(EXERCISE GOAL)
The entries need to be copied exactly as they stand, images left out.

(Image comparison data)
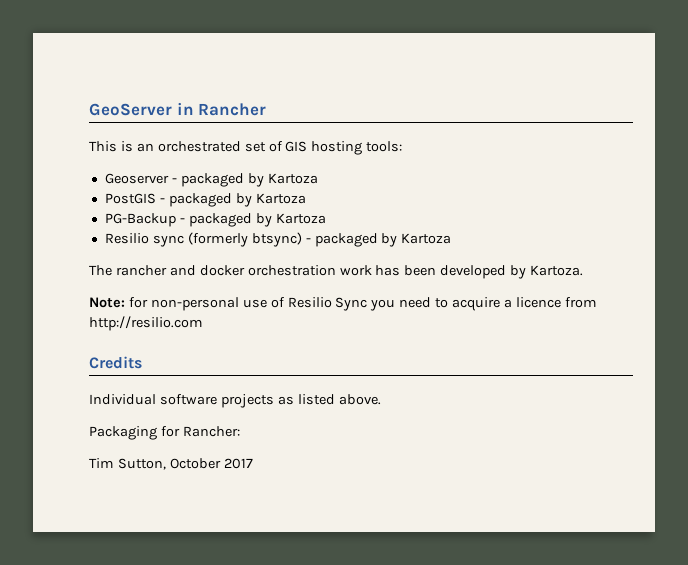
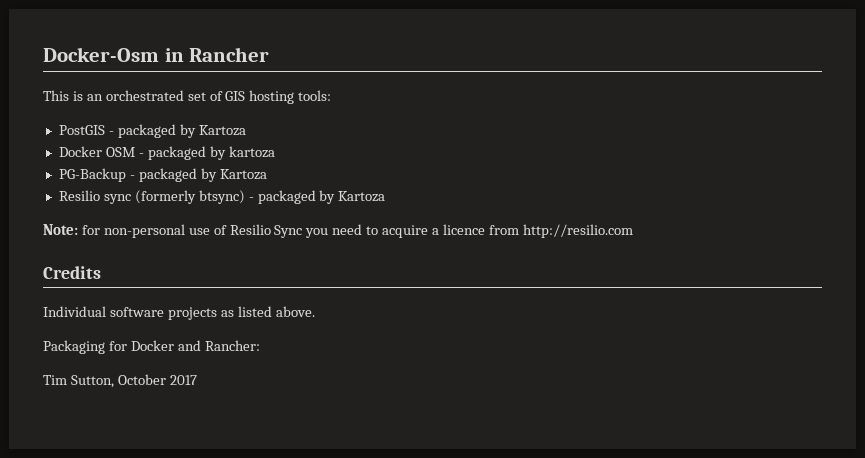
[89,103,172,116] GeoServer -> [43,47,159,62] Docker-Osm
[104,173,318,187] [104,193,306,207] Geoserver - packaged by Kartoza // PostGIS - packaged by Kartoza -> [58,124,246,138] [58,146,275,160] PostGIS - packaged by Kartoza // Docker OSM - packaged by kartoza
[89,265,584,279] // The rancher and docker orchestration work has been developed by Kartoza. -> (386, 196) none
(180, 431) none -> [130,340,201,351] Docker and

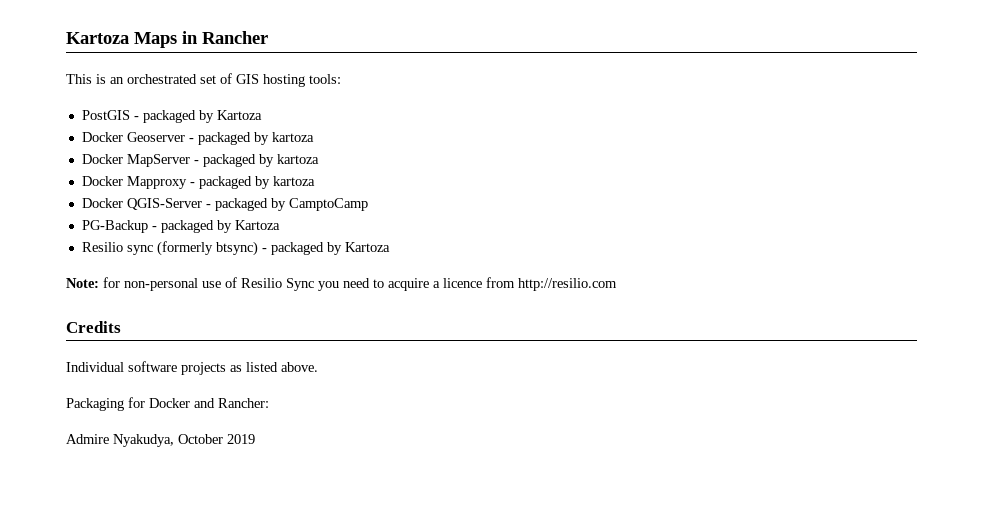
[43,47,159,62] Docker-Osm -> [66,32,177,48] Kartoza Maps
[105,146,275,160] OSM - packaged by kartoza -> [126,132,314,145] [81,154,319,167] [81,176,315,189] [81,198,368,211] Geoserver - packaged by kartoza // Docker MapServer - packaged by kartoza // Docker Mapproxy - packaged by kartoza // Docker QGIS-Server - packaged by CamptoCamp
[43,374,197,388] Tim Sutton, October 2017 -> [66,434,255,447] Admire Nyakudya, October 2019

(EXERCISE ANSWER)
[89,103,172,116] GeoServer -> [43,47,159,62] Docker-Osm
[104,173,318,187] [104,193,306,207] Geoserver - packaged by Kartoza // PostGIS - packaged by Kartoza -> [58,124,246,138] [58,146,275,160] PostGIS - packaged by Kartoza // Docker OSM - packaged by kartoza
[89,265,584,279] // The rancher and docker orchestration work has been developed by Kartoza. -> (386, 196) none
(180, 431) none -> [130,340,201,351] Docker and

[43,47,159,62] Docker-Osm -> [66,32,177,48] Kartoza Maps
[105,146,275,160] OSM - packaged by kartoza -> [126,132,314,145] [81,154,319,167] [81,176,315,189] [81,198,368,211] Geoserver - packaged by kartoza // Docker MapServer - packaged by kartoza // Docker Mapproxy - packaged by kartoza // Docker QGIS-Server - packaged by CamptoCamp
[43,374,197,388] Tim Sutton, October 2017 -> [66,434,255,447] Admire Nyakudya, October 2019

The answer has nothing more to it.